Solo successivamente all’espletamento dell’incarico da parte della ricorrente, è entrata in vigore, con la legge n. 134/2012, la modifica dell’art. 67 comma 3° lett. d) legge fall. – cui rinvia l’art. 161 comma 3° legge fall, nell’individuare i requisiti per lo svolgimento dell’attività di attestatore – che ha introdotto il requisito della indipendenza dell’attestatore.
Ne consegue che, a norma dell’art. 11 delle preleggi del codice civile, applicandosi la modifica normativa solo ai rapporti instauratisi successivamente alla sua entrata in vigore (non avendo la nuova legge efficacia retroattiva), si appalesa insussistente la causa di nullità dell’incarico dell’attestatore ritenuta dal giudice di merito”.
Tale deduzione è inammissibile in quanto la ricorrente, nei motivi del presente ricorso, non ha neppure allegato che l’incarico di attestazione le fosse stato conferito, e lo avesse poi eseguito, durante il regime intermedio tra l’entrata in vigore delle modifiche introdotte dal d.lgs. n. 169 del 2007 e l’entrata in vigore della legge n. 134/2012, né che tale eventuale prospettazione fosse stata sottoposta al giudice di merito, di talché, si tratta di doglianza completamente nuova.

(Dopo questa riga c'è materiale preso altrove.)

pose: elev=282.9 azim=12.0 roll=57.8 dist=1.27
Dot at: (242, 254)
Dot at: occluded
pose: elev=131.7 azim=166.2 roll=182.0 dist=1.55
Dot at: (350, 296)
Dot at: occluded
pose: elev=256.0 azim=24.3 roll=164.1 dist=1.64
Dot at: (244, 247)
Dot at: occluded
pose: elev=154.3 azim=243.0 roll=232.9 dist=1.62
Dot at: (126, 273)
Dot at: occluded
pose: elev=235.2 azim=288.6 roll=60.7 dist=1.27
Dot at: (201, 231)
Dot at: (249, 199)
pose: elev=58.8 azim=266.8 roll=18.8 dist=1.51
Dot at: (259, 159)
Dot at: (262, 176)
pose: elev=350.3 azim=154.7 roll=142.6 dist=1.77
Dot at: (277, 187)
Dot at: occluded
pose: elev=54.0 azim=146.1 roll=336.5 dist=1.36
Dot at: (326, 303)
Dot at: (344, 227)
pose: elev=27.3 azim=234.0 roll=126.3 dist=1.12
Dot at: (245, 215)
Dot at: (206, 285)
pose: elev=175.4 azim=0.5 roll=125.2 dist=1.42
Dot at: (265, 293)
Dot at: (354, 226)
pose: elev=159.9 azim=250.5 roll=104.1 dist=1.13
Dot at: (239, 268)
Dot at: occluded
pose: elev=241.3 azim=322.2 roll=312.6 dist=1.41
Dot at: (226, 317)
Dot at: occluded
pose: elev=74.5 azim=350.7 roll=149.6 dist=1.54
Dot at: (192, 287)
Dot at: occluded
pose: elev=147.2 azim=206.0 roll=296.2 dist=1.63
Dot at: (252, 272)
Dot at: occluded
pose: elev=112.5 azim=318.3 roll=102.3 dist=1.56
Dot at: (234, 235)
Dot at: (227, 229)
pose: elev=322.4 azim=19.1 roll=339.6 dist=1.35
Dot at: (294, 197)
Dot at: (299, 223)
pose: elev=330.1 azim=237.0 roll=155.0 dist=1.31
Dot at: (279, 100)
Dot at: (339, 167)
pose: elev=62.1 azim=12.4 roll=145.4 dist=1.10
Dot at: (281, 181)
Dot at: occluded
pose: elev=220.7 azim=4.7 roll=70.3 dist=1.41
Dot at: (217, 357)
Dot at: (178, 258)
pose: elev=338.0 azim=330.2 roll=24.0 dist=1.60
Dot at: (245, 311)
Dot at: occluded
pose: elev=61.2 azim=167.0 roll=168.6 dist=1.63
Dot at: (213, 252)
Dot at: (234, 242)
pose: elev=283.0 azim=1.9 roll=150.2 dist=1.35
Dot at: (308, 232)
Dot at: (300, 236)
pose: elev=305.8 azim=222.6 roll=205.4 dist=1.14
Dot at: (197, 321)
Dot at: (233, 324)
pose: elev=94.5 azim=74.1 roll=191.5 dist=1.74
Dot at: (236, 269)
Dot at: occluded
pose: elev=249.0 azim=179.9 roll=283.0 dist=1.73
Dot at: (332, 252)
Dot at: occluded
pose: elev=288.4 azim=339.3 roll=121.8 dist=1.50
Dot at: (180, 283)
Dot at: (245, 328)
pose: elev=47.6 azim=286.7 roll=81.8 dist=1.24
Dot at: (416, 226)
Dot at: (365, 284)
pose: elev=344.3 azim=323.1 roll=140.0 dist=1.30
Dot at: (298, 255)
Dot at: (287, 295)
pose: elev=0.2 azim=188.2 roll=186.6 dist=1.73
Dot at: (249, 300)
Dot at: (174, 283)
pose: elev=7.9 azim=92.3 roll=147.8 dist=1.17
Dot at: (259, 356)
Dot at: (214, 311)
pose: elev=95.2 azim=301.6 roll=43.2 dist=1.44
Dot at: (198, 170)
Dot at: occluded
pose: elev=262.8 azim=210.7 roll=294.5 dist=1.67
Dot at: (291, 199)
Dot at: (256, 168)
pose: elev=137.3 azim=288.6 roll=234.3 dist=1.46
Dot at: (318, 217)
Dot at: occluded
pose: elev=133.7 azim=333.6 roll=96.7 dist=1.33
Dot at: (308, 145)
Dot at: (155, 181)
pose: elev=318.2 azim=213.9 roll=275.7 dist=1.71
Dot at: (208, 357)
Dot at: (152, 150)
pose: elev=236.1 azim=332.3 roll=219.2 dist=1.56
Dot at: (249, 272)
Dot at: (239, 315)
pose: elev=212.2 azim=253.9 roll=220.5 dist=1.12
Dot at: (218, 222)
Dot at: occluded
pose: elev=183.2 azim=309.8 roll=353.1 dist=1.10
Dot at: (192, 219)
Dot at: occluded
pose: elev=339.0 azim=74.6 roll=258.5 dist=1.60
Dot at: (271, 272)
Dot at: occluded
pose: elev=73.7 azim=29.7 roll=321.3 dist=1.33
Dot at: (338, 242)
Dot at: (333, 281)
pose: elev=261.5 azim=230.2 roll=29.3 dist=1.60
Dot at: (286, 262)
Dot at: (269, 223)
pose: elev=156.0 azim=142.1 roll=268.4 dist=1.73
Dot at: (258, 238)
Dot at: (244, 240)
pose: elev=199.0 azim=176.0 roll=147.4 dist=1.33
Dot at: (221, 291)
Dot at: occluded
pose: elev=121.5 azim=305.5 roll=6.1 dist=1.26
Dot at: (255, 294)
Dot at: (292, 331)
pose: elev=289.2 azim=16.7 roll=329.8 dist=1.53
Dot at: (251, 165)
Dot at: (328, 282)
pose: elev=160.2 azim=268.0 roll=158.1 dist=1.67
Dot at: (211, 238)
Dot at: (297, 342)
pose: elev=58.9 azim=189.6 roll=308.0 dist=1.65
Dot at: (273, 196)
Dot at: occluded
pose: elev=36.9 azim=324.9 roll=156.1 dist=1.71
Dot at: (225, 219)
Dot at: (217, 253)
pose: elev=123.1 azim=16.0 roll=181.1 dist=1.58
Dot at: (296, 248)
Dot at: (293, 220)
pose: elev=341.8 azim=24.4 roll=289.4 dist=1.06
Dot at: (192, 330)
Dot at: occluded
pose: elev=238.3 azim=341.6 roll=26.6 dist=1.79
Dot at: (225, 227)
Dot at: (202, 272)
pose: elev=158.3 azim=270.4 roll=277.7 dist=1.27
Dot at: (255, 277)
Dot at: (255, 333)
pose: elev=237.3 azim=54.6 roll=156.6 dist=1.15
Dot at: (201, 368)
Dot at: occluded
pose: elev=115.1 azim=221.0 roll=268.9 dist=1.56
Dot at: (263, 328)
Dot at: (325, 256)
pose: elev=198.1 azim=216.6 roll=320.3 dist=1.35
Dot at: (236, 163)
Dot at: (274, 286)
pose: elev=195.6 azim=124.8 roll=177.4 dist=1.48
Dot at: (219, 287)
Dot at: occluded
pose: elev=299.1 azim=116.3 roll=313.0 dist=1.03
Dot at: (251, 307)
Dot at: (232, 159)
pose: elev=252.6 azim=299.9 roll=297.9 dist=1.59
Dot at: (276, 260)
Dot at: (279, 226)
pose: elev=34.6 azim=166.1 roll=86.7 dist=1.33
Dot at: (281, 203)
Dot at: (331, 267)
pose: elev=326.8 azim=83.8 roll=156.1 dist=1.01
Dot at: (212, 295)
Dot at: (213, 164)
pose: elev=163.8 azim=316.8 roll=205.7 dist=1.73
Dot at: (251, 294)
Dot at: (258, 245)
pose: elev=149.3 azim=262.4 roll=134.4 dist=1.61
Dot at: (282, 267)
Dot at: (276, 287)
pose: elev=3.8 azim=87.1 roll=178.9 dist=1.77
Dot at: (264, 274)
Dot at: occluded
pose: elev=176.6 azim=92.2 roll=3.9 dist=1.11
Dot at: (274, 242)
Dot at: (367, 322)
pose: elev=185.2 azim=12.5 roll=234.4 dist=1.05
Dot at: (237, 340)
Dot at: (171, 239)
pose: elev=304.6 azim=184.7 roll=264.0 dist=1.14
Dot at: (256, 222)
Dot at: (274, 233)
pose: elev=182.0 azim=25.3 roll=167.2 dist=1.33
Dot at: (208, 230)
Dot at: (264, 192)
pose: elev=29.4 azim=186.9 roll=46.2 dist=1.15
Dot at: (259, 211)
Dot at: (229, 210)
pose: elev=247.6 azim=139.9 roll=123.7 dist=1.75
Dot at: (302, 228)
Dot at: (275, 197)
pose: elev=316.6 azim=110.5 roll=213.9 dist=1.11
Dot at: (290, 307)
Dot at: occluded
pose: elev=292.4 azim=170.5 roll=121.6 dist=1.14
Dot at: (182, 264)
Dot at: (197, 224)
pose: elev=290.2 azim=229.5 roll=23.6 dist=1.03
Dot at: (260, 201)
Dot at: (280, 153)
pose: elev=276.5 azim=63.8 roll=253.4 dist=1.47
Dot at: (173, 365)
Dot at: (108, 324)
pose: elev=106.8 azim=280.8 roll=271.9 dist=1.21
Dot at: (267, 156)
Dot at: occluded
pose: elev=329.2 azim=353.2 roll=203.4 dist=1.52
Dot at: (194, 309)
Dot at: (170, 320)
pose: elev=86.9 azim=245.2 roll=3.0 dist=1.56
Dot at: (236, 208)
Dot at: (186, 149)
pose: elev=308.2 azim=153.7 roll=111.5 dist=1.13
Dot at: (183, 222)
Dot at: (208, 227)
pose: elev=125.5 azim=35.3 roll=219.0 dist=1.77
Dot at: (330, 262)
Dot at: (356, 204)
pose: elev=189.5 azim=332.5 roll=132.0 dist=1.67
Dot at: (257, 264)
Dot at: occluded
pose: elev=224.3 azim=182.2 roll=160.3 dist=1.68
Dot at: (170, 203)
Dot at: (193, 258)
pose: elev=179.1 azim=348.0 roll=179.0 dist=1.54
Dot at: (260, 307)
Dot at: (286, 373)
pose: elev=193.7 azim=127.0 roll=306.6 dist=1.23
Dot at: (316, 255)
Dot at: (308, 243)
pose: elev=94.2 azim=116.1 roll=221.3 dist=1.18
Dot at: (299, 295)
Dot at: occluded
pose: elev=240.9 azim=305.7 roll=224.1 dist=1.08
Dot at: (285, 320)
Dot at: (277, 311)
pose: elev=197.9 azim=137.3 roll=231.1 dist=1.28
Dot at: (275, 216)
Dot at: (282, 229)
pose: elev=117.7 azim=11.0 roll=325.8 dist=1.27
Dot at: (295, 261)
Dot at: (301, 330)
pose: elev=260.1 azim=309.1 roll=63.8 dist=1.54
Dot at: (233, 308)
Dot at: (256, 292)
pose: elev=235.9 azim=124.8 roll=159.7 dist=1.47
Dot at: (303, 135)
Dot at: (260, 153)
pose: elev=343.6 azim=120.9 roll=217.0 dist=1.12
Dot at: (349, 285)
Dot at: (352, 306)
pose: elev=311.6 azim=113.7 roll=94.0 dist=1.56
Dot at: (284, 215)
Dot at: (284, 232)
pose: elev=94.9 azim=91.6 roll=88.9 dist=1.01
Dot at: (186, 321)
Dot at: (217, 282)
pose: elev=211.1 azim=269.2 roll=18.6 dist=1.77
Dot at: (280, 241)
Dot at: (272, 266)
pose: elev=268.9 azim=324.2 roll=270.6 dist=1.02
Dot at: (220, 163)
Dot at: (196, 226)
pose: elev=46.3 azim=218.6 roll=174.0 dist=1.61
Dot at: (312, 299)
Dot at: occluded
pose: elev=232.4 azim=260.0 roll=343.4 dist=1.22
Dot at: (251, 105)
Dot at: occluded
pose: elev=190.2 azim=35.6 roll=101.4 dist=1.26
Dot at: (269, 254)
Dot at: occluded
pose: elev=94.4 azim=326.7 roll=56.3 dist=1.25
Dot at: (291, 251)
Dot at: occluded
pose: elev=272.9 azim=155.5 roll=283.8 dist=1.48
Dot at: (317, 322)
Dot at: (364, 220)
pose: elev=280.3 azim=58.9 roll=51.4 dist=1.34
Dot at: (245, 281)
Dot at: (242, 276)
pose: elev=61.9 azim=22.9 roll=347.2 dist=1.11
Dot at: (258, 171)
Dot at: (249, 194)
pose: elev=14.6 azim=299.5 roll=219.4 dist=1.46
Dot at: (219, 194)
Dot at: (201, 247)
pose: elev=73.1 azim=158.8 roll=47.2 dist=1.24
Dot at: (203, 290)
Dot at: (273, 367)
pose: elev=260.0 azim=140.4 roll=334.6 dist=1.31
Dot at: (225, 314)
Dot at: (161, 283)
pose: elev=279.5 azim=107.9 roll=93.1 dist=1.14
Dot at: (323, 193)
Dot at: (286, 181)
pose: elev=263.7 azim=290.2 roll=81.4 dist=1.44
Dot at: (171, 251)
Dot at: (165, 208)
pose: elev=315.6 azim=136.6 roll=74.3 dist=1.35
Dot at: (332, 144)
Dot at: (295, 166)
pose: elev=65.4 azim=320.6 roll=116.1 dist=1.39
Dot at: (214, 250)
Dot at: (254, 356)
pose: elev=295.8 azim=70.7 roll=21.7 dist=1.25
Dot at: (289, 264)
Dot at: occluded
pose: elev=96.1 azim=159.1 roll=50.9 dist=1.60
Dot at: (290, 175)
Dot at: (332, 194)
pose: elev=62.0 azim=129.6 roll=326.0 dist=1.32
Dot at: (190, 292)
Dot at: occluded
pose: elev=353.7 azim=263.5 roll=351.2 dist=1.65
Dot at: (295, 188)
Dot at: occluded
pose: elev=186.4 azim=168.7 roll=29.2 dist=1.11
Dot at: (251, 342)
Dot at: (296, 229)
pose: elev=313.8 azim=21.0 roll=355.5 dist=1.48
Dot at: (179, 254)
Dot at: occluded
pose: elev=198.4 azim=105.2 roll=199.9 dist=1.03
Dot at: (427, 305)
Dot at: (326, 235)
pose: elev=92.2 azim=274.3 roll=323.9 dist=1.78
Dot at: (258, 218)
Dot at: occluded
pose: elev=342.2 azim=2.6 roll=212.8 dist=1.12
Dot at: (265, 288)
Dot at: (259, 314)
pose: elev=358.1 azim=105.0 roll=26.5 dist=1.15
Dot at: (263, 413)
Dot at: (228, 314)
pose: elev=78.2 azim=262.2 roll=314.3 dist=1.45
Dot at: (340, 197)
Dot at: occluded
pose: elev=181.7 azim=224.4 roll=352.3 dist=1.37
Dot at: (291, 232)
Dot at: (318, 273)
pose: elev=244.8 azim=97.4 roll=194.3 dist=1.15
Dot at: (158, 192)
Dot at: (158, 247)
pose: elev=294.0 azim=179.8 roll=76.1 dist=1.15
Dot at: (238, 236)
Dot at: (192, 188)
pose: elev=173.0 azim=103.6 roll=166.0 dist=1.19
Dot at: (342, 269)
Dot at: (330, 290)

In ordine alle conseguenze giuridiche che derivano dall’aver svolto l’incarico di attestatore senza il necessario requisito dell’indipendenza, questo Collegio condivide l’impostazione del decreto impugnato.
La norma che prescrive l’indipendenza dell’attestatore di un piano di un concordato preventivo ha, infatti, natura imperativa, o comunque di ordine pubblico economico, essendo finalizzata ad assicurare la massima trasparenza ed obiettività delle informazioni riguardanti la società proponente, e ciò non solo nell’interesse dei soggetti direttamente interessati alla procedura di concordato preventivo (organi fallimentari, creditori), ma anche ai fini della tutela, in generale, degli interessi pubblicistici sottesi alla procedura fallimentare e della stessa economia (essendo un interesse di carattere generale che non rimangano sul mercato delle imprese insolventi).
Pertanto, dalla violazione della norma in esame deriva la nullità dell’atto di nomina dell’attestatore, a norma dell’art. 1418 cod. civ., con conseguente venir meno del diritto del professionista al compenso.
Il rigetto del ricorso non comporta la condanna della ricorrente al pagamento delle spese processuali, non essendosi la curatela ed il terzo creditore costituiti in giudizio.
P.Q.M.
Rigetta il ricorso.
Dà atto della sussistenza dei presupposti per il versamento da parte della ricorrente dell’ulteriore importo a titolo di contributo unificato pari a quello del ricorso principale, se dovuto, a norma del comma 1 bis dello stesso art. 13.